*** Data for analysis

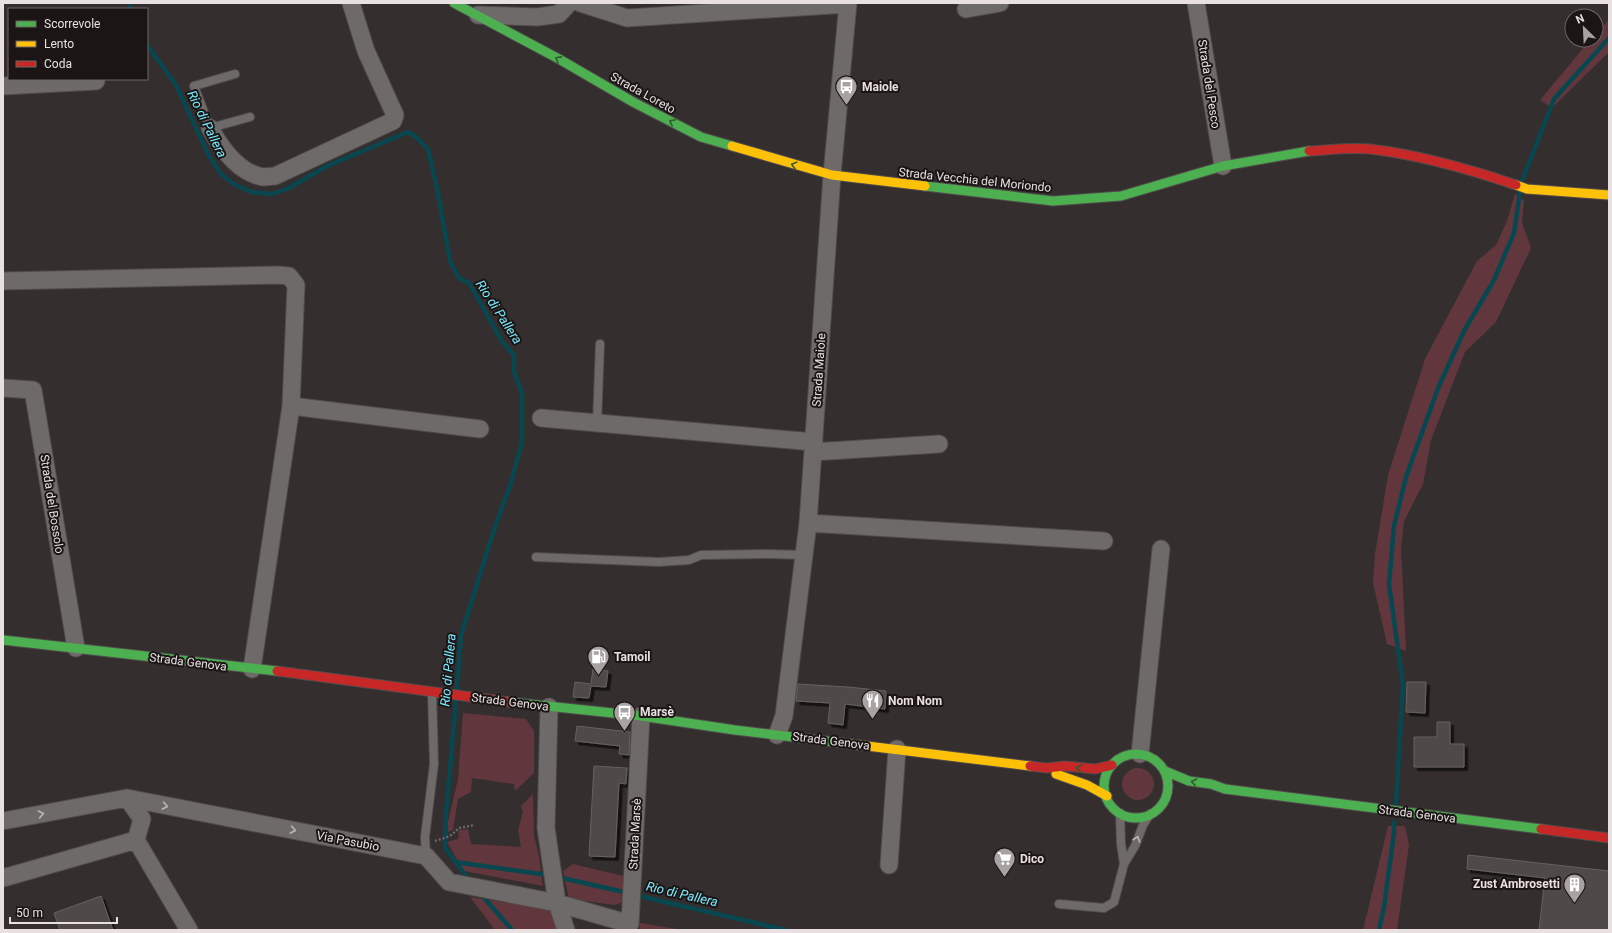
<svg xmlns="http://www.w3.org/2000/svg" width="1612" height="933" font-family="Roboto,sans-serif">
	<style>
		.green { fill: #61373d }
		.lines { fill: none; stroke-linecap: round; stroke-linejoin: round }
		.stream { stroke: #084750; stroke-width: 4.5 }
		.building { fill: #4f494a; stroke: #666161; filter: url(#shadow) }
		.lane-casing { stroke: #514b4c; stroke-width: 10 }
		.street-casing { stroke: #514b4c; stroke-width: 19 }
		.fast-casing { stroke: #514b4c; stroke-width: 11 }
		.slow-casing { stroke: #514b4c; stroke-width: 11 }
		.jam-casing { stroke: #514b4c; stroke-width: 11 }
		.path { stroke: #6c6768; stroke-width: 2.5; stroke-dasharray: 2 2; stroke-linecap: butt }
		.lane { stroke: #6f6a6a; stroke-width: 8 }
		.street { stroke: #6f6a6a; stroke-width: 17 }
		.fast { stroke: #4caf50; stroke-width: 9 }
		.slow { stroke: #ffc107; stroke-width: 9 }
		.jam { stroke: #c62828; stroke-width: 9 }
		.oneway { stroke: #315a30 }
		.oneway2 { stroke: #beb7b7 }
		.labels { text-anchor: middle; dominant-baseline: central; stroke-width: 4; stroke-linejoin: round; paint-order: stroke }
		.street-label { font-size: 12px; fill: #e8e0e1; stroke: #1b1516 }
		.poi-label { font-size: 12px; font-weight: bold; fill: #e8e0e1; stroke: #1b1516; text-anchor: start }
		.water-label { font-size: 13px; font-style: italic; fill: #78ecfe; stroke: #1b1516 }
	</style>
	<defs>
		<filter id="shadow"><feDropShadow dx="3.5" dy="3.5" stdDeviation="0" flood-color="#0009"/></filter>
	</defs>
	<rect width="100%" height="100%" fill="#342e2e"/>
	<path class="green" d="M 1609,20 L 1609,52 L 1552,108 L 1540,100 L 1590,40 L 1596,40 L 1596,33 Z
		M 1515,194 L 1524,201 L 1522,223 L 1531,248 L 1496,322 L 1465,352 L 1431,440 L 1423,484 L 1404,521 L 1401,548 L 1406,651 L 1387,644 L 1373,583 L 1375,554 L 1388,475 L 1425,359 L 1477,261 L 1496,245 L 1507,221 Z
		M 463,713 L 526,719 L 534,731 L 534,773 L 515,791 L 514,784 L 472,778 L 471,792 L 458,799 L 453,830 L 448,832 L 448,822 L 458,779 Z
		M1122 784a16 16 0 1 1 32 0a16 16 0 1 1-32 0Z
		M 533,794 L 534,835 L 539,857 L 543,886 L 464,871 L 447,842 L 458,839 L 459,830 L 468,829 L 471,844 L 521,847 L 518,830 L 523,812 L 521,806 Z
		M 1388,826 L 1405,826 L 1409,845 L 1397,930 L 1363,930 Z
		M 573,864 L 623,876 L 625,901 L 615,905 L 569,899 L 563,871 Z
		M 470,897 L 543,908 L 553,911 L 558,930 L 495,930 Z
		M 640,923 L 683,930 L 639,930 Z"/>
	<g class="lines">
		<path class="stream" d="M 129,3 L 130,9
			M 147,45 L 176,85 L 209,156 L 221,174 L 235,185 L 252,192 L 272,194 L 289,188 L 327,166 L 408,132 L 416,137 L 428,149 L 438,193 L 450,261 L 459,278 L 469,283 L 503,343 L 514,355 L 514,372 L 522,393 L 522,442 L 510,486 L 495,527 L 461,635 L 457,688
			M 1522,181 L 1554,99 L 1609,38
			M 456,700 L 446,813 L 445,848 L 470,881
			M 1396,805 L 1403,685 L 1389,584 L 1394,526 L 1406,477 L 1438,388 L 1464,331 L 1494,280 L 1514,233 L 1520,192
			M 455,862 L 548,875
			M 558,877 L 628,893
			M 480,893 L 512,930
			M 635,895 L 786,930
			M 1379,930 L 1384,907 L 1394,833 L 1394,822"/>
	</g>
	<path class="building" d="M 593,669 L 608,671 L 606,687 L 591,686 L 589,698 L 573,697 L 575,682 L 591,684 Z
		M 1407,682 L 1426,682 L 1425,713 L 1406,712 Z
		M 798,684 L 848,687 L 886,691 L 885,709 L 845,704 L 843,725 L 828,723 L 830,703 L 796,701 Z
		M 1437,722 L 1450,722 L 1450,744 L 1464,744 L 1464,767 L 1414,767 L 1414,737 L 1437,737 Z
		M 577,726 L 630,732 L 629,755 L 619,754 L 620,746 L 575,741 Z
		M 594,766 L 627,768 L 626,784 L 619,783 L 615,857 L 589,856 Z
		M 1468,855 L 1609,871 L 1609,930 L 1539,930 L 1545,878 L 1467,869 Z
		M 101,896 L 113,930 L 60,930 L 54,913 Z"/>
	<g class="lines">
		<defs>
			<path id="lane" d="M 235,74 L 194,86 L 210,128 L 250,117
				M 597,423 L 600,344
				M 536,557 L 659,562 L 689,560 L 701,555 L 769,554 L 804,555
				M 1120,813 L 1121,844 L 1124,864
				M 426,856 L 425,837 L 434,764 L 432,692
				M 1059,904 L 1104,908 L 1114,902 L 1124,864 L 1135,846 L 1143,825 L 1150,814"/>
			<path id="street" d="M 580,3 L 627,18 L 848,4
				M 1196,3 L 1223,166
				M 966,9 L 1000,3
				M 478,15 L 537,17 L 559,14 L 569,3
				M 3,86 L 96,81
				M 210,128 C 221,148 239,173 263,177 C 267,177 271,176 275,176 L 393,121 L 395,115 L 366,51 L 351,3
				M 3,281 L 278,275 L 289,276 L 296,285 L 291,406 L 252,669
				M 3,388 L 33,390 L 76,648
				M 291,406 L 480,429
				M 541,418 L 814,442
				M 813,452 L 939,444
				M 808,523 L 1104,541
				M 549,707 L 546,828 L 557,903 L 566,930
				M 777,735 L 784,716 L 808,523 L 832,175 L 848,3
				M 1140,754 L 1161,549
				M 3,821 L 127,798 L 426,856 L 449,882 L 557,903 L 630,924 L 641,716
				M 136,840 L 189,930
				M 889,865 L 897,749
				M 3,878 L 136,840 L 142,819 L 127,798"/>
			<path id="fast" d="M 454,3 L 559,59 L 633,102 L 701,137 L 732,146
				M 925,186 L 1053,201 L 1121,196 L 1223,166 L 1309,151
				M 3,640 L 277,671
				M 509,702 L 641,716 L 735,730 L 859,745
				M1104 786a32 32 0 1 1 64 0a32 32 0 1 1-64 0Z
				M 1165,771 L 1189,781 L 1211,784 L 1225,789 L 1541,829"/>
			<path id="slow" d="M 732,146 L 832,175 L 925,186
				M 1516,185 L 1527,189 L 1609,195
				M 859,745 L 1030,766
				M 1056,774 L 1087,785 L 1107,796"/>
			<path id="jam" d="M 1309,151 C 1328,150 1351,147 1370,149 C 1421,155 1469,169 1516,185
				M 277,671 L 509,702
				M 1030,766 L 1046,768 L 1065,766 L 1095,769 L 1112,765
				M 1541,829 L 1609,838"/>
		</defs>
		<use href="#lane" class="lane-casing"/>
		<use href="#street" class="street-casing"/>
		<use href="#fast" class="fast-casing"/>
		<use href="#slow" class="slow-casing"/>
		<use href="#jam" class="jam-casing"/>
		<path class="path" d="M 435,841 L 450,836 L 459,828 L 475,825"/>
		<use href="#lane" class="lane"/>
		<use href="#street" class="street"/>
		<use href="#fast" class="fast"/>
		<use href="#slow" class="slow"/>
		<use href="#jam" class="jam"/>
	</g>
	<defs><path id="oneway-chevron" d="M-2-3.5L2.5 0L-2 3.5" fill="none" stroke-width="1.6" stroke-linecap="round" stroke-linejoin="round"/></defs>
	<g class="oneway">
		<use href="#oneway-chevron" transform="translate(558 59) rotate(-151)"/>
		<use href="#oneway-chevron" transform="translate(672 122) rotate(-153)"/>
		<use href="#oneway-chevron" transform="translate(794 165) rotate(-165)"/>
		<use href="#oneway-chevron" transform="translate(1079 768) rotate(-173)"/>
		<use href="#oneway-chevron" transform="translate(1194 782) rotate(-168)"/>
	</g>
	<g class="oneway2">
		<use href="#oneway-chevron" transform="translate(165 806) rotate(11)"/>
		<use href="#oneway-chevron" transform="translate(41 814) rotate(-11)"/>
		<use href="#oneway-chevron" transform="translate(293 830) rotate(11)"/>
		<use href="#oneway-chevron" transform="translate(1137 839) rotate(-71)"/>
	</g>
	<defs>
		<symbol id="bus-pin" viewBox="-11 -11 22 30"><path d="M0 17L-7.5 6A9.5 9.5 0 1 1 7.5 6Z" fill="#a9a2a2" stroke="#1b1516"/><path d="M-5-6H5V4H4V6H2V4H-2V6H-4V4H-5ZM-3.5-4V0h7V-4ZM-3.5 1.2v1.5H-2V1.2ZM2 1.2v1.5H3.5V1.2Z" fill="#fff"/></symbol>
		<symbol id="fuel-pin" viewBox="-11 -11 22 30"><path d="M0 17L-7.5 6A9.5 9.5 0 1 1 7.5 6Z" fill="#a9a2a2" stroke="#1b1516"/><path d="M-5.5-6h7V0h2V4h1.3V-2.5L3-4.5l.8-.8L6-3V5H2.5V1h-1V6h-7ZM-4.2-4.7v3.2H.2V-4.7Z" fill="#fff"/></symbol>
		<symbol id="restaurant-pin" viewBox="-11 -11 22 30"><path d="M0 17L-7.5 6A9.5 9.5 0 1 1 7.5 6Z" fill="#a9a2a2" stroke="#1b1516"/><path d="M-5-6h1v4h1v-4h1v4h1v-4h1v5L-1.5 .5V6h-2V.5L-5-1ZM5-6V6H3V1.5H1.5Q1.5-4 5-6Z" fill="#fff"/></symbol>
		<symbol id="supermarket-pin" viewBox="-11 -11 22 30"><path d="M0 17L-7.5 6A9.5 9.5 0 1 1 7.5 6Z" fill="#a9a2a2" stroke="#1b1516"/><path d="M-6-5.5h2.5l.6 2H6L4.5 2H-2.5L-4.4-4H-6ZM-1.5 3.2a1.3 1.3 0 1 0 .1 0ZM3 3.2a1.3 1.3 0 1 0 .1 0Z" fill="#fff"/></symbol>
		<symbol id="building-pin" viewBox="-11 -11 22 30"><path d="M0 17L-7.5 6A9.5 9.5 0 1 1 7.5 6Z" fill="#a9a2a2" stroke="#1b1516"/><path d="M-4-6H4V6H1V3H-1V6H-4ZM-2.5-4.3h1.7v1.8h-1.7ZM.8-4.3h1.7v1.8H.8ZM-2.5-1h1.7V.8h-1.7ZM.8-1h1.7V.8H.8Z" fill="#fff"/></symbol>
	</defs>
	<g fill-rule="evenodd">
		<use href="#bus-pin" x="834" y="74" width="25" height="34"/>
		<use href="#fuel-pin" x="586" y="644" width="25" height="34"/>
		<use href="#restaurant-pin" x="860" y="688" width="25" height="34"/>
		<use href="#bus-pin" x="612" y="700" width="25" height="34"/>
		<use href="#supermarket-pin" x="992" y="846" width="25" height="34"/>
		<use href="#building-pin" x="1562" y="872" width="25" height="34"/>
	</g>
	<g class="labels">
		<g class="street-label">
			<text transform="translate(1209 84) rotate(81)">Strada del Pesco</text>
			<text transform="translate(643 93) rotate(29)">Strada Loreto</text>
			<text transform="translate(975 180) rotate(6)">Strada Vecchia del Moriondo</text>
			<text transform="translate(819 370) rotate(-86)">Strada Maiole</text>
			<text transform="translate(52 504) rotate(81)">Strada del Bossolo</text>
			<text transform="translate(188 662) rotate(7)">Strada Genova</text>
			<text transform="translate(510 702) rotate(7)">Strada Genova</text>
			<text transform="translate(831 741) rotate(7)">Strada Genova</text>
			<text transform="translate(1417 814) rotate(7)">Strada Genova</text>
			<text transform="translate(635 834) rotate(-87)">Strada Marsè</text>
			<text transform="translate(348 841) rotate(11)">Via Pasubio</text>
		</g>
		<g class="poi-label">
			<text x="862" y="87">Maiole</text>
			<text x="614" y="657">Tamoil</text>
			<text x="888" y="701">Nom Nom</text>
			<text x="640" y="712">Marsè</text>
			<text x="1020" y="859">Dico</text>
			<text x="1560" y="884" text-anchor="end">Zust Ambrosetti</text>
		</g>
		<g class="water-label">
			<text transform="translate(207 124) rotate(64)">Rio di Pallera</text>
			<text transform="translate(499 312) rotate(57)">Rio di Pallera</text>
			<text transform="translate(448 670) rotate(-85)">Rio di Pallera</text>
			<text transform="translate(682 894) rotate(13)">Rio di Pallera</text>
		</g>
	</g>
	<rect width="1612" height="933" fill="none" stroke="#e8e0e1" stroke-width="8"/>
	<rect x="8" y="8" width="140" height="72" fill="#1b1516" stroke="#6d6667"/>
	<rect x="16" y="21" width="20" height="6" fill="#4caf50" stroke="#6d6667"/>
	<text x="44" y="28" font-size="12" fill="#e8e0e1">Scorrevole</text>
	<rect x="16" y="41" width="20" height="6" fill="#ffc107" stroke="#6d6667"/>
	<text x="44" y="48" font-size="12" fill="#e8e0e1">Lento</text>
	<rect x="16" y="61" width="20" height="6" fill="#c62828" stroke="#6d6667"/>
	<text x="44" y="68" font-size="12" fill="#e8e0e1">Coda</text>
	<g transform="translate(1584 28) rotate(336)"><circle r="19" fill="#1b1516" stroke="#6d6667"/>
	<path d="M0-3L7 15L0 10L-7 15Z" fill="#a9a2a2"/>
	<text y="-6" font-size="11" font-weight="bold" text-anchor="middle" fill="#e8e0e1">N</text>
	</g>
	<path d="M10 917v6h107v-6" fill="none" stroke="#e8e0e1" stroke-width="2"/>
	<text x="16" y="917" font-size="12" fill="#e8e0e1" stroke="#1b1516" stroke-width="3" paint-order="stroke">50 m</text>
</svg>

******

Among the entries above, the lines between the ones containing "M 455,862 L 548,875" and "M 859,745 L 1030,766", inclusive, are to be transcribed exactly. No other line is to be given.

			M 455,862 L 548,875
			M 558,877 L 628,893
			M 480,893 L 512,930
			M 635,895 L 786,930
			M 1379,930 L 1384,907 L 1394,833 L 1394,822"/>
	</g>
	<path class="building" d="M 593,669 L 608,671 L 606,687 L 591,686 L 589,698 L 573,697 L 575,682 L 591,684 Z
		M 1407,682 L 1426,682 L 1425,713 L 1406,712 Z
		M 798,684 L 848,687 L 886,691 L 885,709 L 845,704 L 843,725 L 828,723 L 830,703 L 796,701 Z
		M 1437,722 L 1450,722 L 1450,744 L 1464,744 L 1464,767 L 1414,767 L 1414,737 L 1437,737 Z
		M 577,726 L 630,732 L 629,755 L 619,754 L 620,746 L 575,741 Z
		M 594,766 L 627,768 L 626,784 L 619,783 L 615,857 L 589,856 Z
		M 1468,855 L 1609,871 L 1609,930 L 1539,930 L 1545,878 L 1467,869 Z
		M 101,896 L 113,930 L 60,930 L 54,913 Z"/>
	<g class="lines">
		<defs>
			<path id="lane" d="M 235,74 L 194,86 L 210,128 L 250,117
				M 597,423 L 600,344
				M 536,557 L 659,562 L 689,560 L 701,555 L 769,554 L 804,555
				M 1120,813 L 1121,844 L 1124,864
				M 426,856 L 425,837 L 434,764 L 432,692
				M 1059,904 L 1104,908 L 1114,902 L 1124,864 L 1135,846 L 1143,825 L 1150,814"/>
			<path id="street" d="M 580,3 L 627,18 L 848,4
				M 1196,3 L 1223,166
				M 966,9 L 1000,3
				M 478,15 L 537,17 L 559,14 L 569,3
				M 3,86 L 96,81
				M 210,128 C 221,148 239,173 263,177 C 267,177 271,176 275,176 L 393,121 L 395,115 L 366,51 L 351,3
				M 3,281 L 278,275 L 289,276 L 296,285 L 291,406 L 252,669
				M 3,388 L 33,390 L 76,648
				M 291,406 L 480,429
				M 541,418 L 814,442
				M 813,452 L 939,444
				M 808,523 L 1104,541
				M 549,707 L 546,828 L 557,903 L 566,930
				M 777,735 L 784,716 L 808,523 L 832,175 L 848,3
				M 1140,754 L 1161,549
				M 3,821 L 127,798 L 426,856 L 449,882 L 557,903 L 630,924 L 641,716
				M 136,840 L 189,930
				M 889,865 L 897,749
				M 3,878 L 136,840 L 142,819 L 127,798"/>
			<path id="fast" d="M 454,3 L 559,59 L 633,102 L 701,137 L 732,146
				M 925,186 L 1053,201 L 1121,196 L 1223,166 L 1309,151
				M 3,640 L 277,671
				M 509,702 L 641,716 L 735,730 L 859,745
				M1104 786a32 32 0 1 1 64 0a32 32 0 1 1-64 0Z
				M 1165,771 L 1189,781 L 1211,784 L 1225,789 L 1541,829"/>
			<path id="slow" d="M 732,146 L 832,175 L 925,186
				M 1516,185 L 1527,189 L 1609,195
				M 859,745 L 1030,766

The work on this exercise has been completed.